§ TO-DO ITEM:
Reproduce verbatim the passage of the Xerces whitespace thread below that opens with the words "I have seen" and closes with the words "turned on. right?".

§ EXERCISE PASSAGE:
──────────

You are viewing a plain text version of this content. The canonical link for it is here.
Posted to general@xml.apache.org by "HERRICK, CHUCK (SBCSI)" <CH...@momail.sbc.com> on 2000/03/08 19:57:50 UTC
Xerces 1.0.2 DOMParser, whitespace and #text elements
Xerces-J 1.0.2 on NT in VisualAge for Java
If you send setIncludeIgnorableWhitespace(false) to
DOMParser, and then parse XML that has basically
ELEMENT_NODEs, and a bit of whitespace between
the start tags and end tags of the ELEMENT_NODEs,
you get #text nodes that contain the white space
(new line, tab, spaces, etc).
What's up with that?
Re: Xerces 1.0.2 DOMParser, whitespace and #text elements
Posted by Andy Clark <an...@apache.org>.
"HERRICK, CHUCK (SBCSI)" wrote:
> you get #text nodes that contain the white space
> (new line, tab, spaces, etc).
>
> What's up with that?
This is all clearly documented on the features page. For the
parser to know that the whitespace can be ignored, there *must*
be a DTD associated with the document. So my number one guess
would be that your document does not have a DOCTYPE line. Is
this true?
--
Andy Clark * IBM, JTC - Silicon Valley * andyc@apache.org
Re: Xerces 1.0.2 DOMParser, whitespace and #text elements
Posted by Calvin Gaisford <ca...@calderasystems.com>.
I have seen the same thing but I just found this in the docs:
This method is used to report all the whitespace characters,
which are determined to be 'ignorable'. This distinction
between characters is only made, if validation is enabled.
If I understand that correctly, ignoring whitespace only
works if you have validation turned on. right?
"HERRICK, CHUCK (SBCSI)" wrote:
> Xerces-J 1.0.2 on NT in VisualAge for Java
>
> If you send setIncludeIgnorableWhitespace(false) to
> DOMParser, and then parse XML that has basically
> ELEMENT_NODEs, and a bit of whitespace between
> the start tags and end tags of the ELEMENT_NODEs,
> you get #text nodes that contain the white space
> (new line, tab, spaces, etc).
>
> What's up with that?
>

──────────

§ DATA LISTING:

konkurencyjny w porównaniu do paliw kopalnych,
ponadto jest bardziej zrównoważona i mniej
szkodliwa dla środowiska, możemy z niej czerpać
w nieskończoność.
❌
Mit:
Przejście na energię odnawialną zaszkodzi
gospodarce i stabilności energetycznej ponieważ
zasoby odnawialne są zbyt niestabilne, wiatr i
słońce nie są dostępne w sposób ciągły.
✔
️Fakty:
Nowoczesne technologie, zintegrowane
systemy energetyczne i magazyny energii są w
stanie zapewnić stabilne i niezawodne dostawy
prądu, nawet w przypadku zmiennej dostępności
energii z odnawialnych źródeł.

──────────

§ ANSWER TO THIS EXERCISE:
I have seen the same thing but I just found this in the docs:
This method is used to report all the whitespace characters,
which are determined to be 'ignorable'. This distinction
between characters is only made, if validation is enabled.
If I understand that correctly, ignoring whitespace only
works if you have validation turned on. right?